[Entries supplied]
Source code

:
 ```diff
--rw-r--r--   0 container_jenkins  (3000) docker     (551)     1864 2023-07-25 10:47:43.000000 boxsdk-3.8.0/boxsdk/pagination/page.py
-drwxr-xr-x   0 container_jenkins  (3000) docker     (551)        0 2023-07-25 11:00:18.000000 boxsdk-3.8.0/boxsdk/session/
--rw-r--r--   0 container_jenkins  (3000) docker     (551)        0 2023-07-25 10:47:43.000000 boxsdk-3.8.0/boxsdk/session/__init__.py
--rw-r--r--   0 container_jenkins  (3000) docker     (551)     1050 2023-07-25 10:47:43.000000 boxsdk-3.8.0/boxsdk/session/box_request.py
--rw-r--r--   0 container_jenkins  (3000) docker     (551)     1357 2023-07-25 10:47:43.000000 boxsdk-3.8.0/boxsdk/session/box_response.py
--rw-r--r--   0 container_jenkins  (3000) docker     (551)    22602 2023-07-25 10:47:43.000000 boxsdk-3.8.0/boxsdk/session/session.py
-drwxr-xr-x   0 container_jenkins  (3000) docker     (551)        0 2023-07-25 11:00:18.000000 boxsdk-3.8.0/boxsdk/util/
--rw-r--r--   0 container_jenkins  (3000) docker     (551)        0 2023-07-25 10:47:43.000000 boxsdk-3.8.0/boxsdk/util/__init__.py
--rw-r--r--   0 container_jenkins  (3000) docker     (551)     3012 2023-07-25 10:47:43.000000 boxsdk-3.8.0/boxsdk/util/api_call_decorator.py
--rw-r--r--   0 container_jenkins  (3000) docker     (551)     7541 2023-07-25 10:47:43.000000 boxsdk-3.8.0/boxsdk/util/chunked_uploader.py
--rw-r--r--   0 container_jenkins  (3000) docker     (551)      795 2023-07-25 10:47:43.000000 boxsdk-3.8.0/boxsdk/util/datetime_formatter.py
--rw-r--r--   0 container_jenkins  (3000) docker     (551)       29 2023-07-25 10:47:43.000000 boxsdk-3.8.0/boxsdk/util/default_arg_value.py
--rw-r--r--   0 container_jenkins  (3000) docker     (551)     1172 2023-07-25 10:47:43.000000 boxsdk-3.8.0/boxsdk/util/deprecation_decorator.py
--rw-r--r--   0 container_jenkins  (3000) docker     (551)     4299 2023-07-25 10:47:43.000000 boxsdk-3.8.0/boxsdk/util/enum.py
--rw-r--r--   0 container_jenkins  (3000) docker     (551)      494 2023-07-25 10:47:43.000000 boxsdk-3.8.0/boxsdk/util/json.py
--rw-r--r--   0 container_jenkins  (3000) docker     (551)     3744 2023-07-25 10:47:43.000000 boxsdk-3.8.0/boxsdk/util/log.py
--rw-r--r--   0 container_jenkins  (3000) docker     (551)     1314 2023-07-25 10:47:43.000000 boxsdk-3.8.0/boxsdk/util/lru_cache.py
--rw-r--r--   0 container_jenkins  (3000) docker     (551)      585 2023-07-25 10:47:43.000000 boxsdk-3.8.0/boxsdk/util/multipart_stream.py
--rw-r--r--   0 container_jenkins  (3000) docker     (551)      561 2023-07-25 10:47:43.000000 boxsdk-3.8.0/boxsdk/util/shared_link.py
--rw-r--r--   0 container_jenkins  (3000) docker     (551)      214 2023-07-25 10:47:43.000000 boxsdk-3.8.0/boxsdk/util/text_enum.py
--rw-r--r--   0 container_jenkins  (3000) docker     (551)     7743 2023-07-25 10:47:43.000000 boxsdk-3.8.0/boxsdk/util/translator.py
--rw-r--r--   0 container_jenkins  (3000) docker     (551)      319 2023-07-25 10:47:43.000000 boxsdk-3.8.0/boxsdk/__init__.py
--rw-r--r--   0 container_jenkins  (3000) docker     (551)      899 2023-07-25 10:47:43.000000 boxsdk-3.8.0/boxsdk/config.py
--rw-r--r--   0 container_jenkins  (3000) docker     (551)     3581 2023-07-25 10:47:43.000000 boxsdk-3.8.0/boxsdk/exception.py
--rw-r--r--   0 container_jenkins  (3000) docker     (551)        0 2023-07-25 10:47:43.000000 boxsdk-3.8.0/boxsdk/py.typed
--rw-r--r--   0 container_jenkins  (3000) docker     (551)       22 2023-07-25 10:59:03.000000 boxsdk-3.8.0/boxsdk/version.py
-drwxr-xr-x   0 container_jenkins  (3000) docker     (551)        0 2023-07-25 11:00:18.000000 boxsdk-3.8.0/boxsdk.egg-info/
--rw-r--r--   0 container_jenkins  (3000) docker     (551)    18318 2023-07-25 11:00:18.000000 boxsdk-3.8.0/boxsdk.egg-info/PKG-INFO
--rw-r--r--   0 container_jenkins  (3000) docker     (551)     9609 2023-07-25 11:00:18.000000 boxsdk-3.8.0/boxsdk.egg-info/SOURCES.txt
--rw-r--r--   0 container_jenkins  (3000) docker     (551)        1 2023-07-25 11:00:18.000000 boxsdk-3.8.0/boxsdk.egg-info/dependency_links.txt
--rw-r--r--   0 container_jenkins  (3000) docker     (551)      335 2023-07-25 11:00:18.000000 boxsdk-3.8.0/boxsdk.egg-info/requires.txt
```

[Exercise brief] The expected answer is a copy of each line above containing "session".

[Reply]
-drwxr-xr-x   0 container_jenkins  (3000) docker     (551)        0 2023-07-25 11:00:18.000000 boxsdk-3.8.0/boxsdk/session/
--rw-r--r--   0 container_jenkins  (3000) docker     (551)        0 2023-07-25 10:47:43.000000 boxsdk-3.8.0/boxsdk/session/__init__.py
--rw-r--r--   0 container_jenkins  (3000) docker     (551)     1050 2023-07-25 10:47:43.000000 boxsdk-3.8.0/boxsdk/session/box_request.py
--rw-r--r--   0 container_jenkins  (3000) docker     (551)     1357 2023-07-25 10:47:43.000000 boxsdk-3.8.0/boxsdk/session/box_response.py
--rw-r--r--   0 container_jenkins  (3000) docker     (551)    22602 2023-07-25 10:47:43.000000 boxsdk-3.8.0/boxsdk/session/session.py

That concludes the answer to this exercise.